Copy out the text of every item below word for word, keeping each line as it is.

▶ The data:
*** Block opens ***

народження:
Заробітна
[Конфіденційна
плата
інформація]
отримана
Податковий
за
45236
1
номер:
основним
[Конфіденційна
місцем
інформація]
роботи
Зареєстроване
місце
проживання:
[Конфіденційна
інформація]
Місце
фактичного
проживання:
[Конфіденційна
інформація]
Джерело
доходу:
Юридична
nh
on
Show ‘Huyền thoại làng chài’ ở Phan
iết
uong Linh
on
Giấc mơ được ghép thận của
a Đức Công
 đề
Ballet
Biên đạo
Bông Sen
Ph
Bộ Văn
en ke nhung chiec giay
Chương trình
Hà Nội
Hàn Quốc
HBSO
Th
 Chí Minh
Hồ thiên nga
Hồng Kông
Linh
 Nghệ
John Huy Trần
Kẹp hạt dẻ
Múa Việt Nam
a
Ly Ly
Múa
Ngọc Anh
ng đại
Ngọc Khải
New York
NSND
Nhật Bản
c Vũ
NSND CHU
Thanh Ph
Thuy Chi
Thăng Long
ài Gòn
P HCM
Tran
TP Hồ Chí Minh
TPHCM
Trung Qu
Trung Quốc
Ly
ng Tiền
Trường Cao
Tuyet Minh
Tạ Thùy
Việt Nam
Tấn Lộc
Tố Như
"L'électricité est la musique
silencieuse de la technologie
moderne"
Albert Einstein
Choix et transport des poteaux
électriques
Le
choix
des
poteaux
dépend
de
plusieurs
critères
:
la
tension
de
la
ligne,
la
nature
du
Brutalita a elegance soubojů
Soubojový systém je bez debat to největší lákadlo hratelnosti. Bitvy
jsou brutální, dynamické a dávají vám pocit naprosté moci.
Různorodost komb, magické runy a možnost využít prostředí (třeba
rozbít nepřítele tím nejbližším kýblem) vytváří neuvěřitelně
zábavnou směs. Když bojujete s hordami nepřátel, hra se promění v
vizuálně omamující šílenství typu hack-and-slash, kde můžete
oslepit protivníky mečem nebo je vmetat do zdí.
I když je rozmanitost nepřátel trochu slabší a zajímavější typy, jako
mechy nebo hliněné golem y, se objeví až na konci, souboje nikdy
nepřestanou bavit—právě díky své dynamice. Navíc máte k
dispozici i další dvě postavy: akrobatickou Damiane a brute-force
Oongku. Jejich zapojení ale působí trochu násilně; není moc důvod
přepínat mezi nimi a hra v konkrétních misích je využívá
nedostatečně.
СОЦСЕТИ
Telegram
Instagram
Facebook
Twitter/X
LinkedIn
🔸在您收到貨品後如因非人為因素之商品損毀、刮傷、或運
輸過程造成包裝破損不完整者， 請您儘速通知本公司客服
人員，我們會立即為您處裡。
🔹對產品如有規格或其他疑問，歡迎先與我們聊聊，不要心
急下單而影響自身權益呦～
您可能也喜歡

*** Block closes ***

▶ Answer box:
народження:
Заробітна
[Конфіденційна
плата
інформація]
отримана
Податковий
за
45236
1
номер:
основним
[Конфіденційна
місцем
інформація]
роботи
Зареєстроване
місце
проживання:
[Конфіденційна
інформація]
Місце
фактичного
проживання:
[Конфіденційна
інформація]
Джерело
доходу:
Юридична
nh
on
Show ‘Huyền thoại làng chài’ ở Phan
iết
uong Linh
on
Giấc mơ được ghép thận của
a Đức Công
 đề
Ballet
Biên đạo
Bông Sen
Ph
Bộ Văn
en ke nhung chiec giay
Chương trình
Hà Nội
Hàn Quốc
HBSO
Th
 Chí Minh
Hồ thiên nga
Hồng Kông
Linh
 Nghệ
John Huy Trần
Kẹp hạt dẻ
Múa Việt Nam
a
Ly Ly
Múa
Ngọc Anh
ng đại
Ngọc Khải
New York
NSND
Nhật Bản
c Vũ
NSND CHU
Thanh Ph
Thuy Chi
Thăng Long
ài Gòn
P HCM
Tran
TP Hồ Chí Minh
TPHCM
Trung Qu
Trung Quốc
Ly
ng Tiền
Trường Cao
Tuyet Minh
Tạ Thùy
Việt Nam
Tấn Lộc
Tố Như
"L'électricité est la musique
silencieuse de la technologie
moderne"
Albert Einstein
Choix et transport des poteaux
électriques
Le
choix
des
poteaux
dépend
de
plusieurs
critères
:
la
tension
de
la
ligne,
la
nature
du
Brutalita a elegance soubojů
Soubojový systém je bez debat to největší lákadlo hratelnosti. Bitvy
jsou brutální, dynamické a dávají vám pocit naprosté moci.
Různorodost komb, magické runy a možnost využít prostředí (třeba
rozbít nepřítele tím nejbližším kýblem) vytváří neuvěřitelně
zábavnou směs. Když bojujete s hordami nepřátel, hra se promění v
vizuálně omamující šílenství typu hack-and-slash, kde můžete
oslepit protivníky mečem nebo je vmetat do zdí.
I když je rozmanitost nepřátel trochu slabší a zajímavější typy, jako
mechy nebo hliněné golem y, se objeví až na konci, souboje nikdy
nepřestanou bavit—právě díky své dynamice. Navíc máte k
dispozici i další dvě postavy: akrobatickou Damiane a brute-force
Oongku. Jejich zapojení ale působí trochu násilně; není moc důvod
přepínat mezi nimi a hra v konkrétních misích je využívá
nedostatečně.
СОЦСЕТИ
Telegram
Instagram
Facebook
Twitter/X
LinkedIn
🔸在您收到貨品後如因非人為因素之商品損毀、刮傷、或運
輸過程造成包裝破損不完整者， 請您儘速通知本公司客服
人員，我們會立即為您處裡。
🔹對產品如有規格或其他疑問，歡迎先與我們聊聊，不要心
急下單而影響自身權益呦～
您可能也喜歡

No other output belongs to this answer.